═══ TASK DATA ═══

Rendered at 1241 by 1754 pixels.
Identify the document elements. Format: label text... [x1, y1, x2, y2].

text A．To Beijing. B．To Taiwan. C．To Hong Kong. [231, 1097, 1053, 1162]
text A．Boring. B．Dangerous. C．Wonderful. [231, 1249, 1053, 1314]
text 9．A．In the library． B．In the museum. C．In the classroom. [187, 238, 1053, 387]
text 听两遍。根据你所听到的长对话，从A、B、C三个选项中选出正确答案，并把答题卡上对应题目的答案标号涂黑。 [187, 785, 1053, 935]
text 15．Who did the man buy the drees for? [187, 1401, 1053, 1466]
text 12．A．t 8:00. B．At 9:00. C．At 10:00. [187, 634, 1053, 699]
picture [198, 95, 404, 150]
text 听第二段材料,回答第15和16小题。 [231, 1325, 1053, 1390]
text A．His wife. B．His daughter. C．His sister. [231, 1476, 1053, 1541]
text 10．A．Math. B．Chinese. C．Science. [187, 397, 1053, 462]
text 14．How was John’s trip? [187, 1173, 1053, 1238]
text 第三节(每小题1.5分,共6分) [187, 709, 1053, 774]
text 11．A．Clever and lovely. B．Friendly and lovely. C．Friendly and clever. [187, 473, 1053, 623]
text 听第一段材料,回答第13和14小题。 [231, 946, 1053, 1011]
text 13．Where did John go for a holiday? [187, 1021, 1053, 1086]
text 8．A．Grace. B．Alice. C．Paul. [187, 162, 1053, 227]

═══
═══ TASK DATA ═══

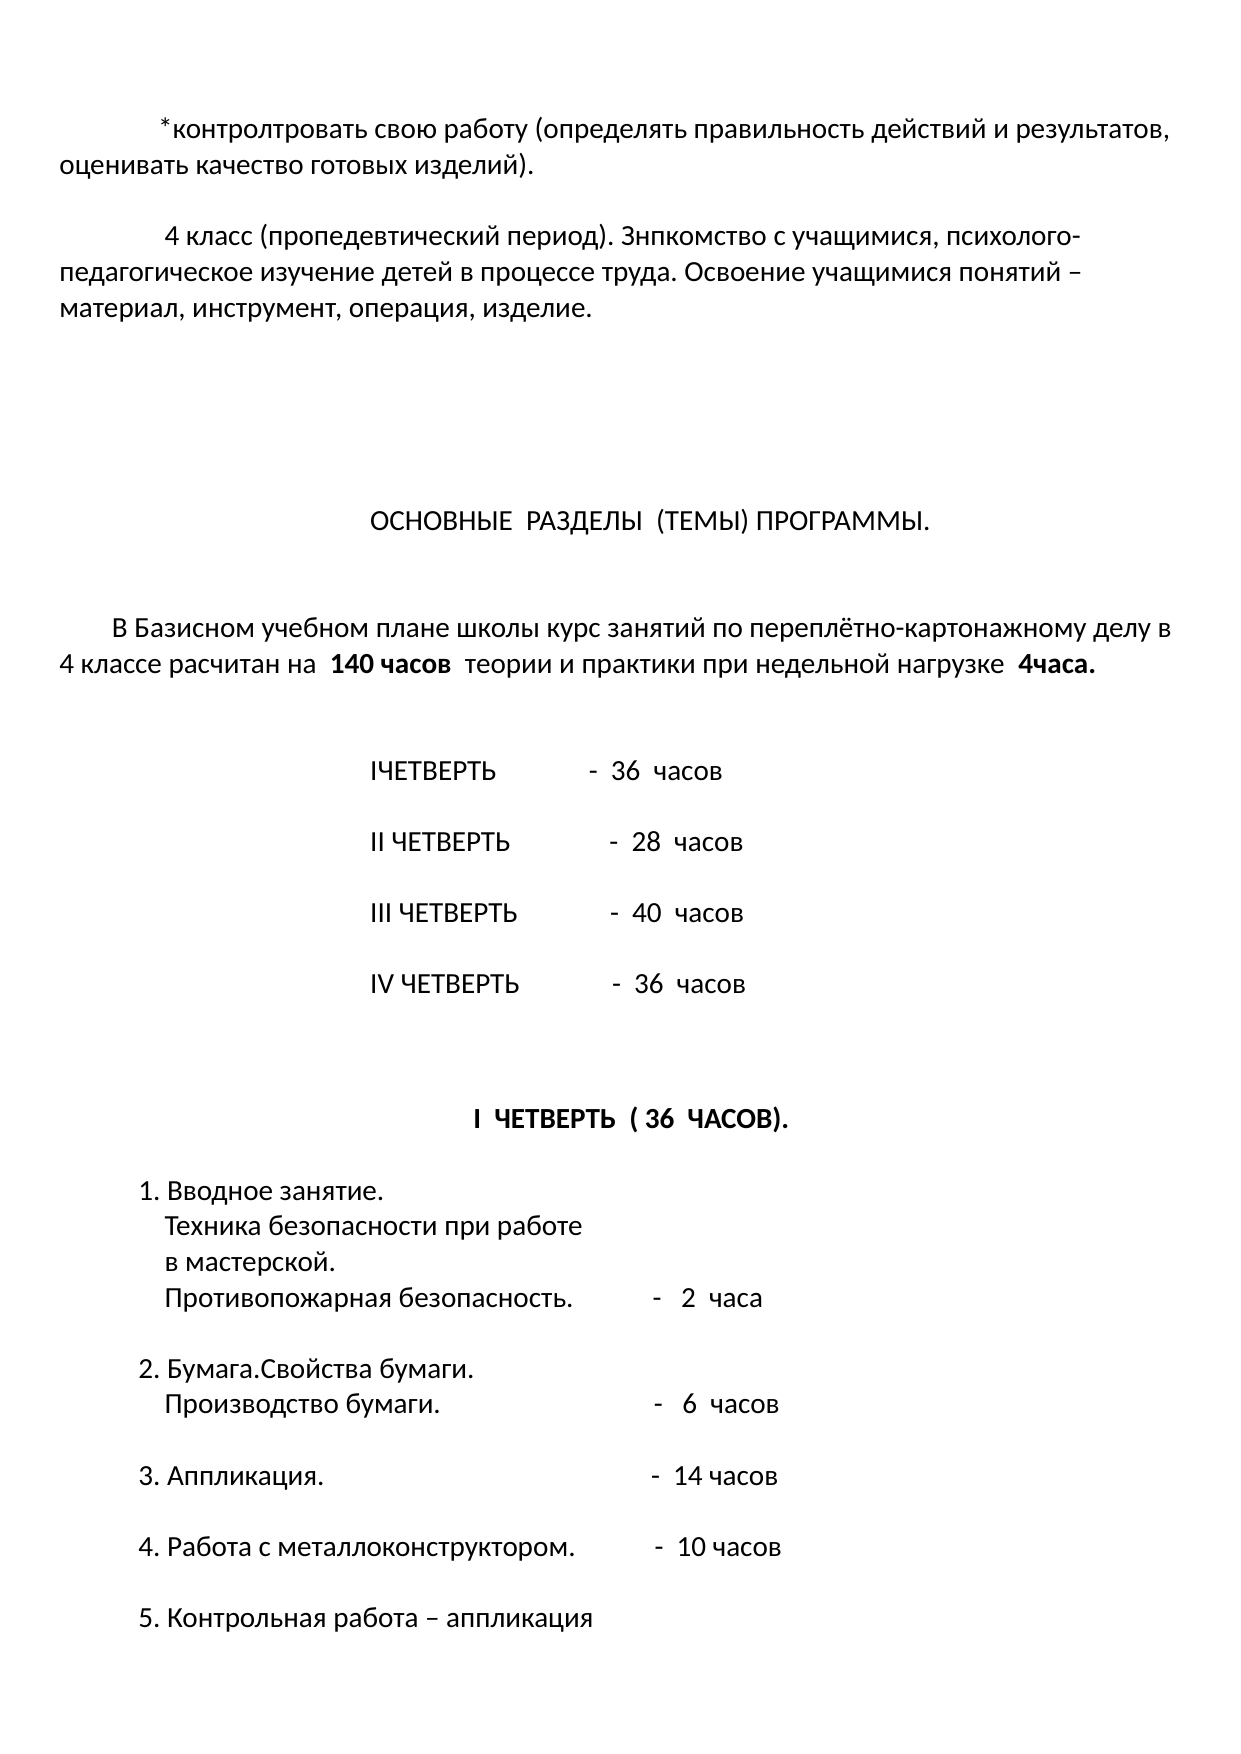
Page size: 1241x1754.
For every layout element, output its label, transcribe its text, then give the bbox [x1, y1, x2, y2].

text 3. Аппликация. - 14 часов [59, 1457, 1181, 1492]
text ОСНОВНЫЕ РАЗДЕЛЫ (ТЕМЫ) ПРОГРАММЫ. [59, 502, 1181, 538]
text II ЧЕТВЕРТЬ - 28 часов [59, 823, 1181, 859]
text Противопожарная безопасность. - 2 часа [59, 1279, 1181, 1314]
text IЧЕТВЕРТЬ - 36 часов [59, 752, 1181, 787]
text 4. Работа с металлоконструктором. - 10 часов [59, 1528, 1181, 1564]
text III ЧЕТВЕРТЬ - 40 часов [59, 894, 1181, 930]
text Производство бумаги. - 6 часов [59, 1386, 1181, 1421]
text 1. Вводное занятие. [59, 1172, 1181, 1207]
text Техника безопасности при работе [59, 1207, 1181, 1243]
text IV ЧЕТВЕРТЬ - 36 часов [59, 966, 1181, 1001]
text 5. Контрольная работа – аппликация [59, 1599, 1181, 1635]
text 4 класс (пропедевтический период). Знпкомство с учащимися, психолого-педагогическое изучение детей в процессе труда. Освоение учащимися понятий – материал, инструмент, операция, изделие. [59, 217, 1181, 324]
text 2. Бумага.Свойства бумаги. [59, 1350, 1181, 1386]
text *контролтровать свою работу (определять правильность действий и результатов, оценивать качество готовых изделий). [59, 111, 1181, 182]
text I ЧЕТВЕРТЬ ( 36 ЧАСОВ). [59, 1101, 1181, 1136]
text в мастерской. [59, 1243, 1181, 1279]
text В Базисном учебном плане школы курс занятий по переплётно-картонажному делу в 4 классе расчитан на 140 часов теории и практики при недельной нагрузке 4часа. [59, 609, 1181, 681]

═══

PROBLEM REQUIREMENTS: Please go over the data above and tally every line holding "бумаги"; reply only with the count.

COMPLETED TASK: 2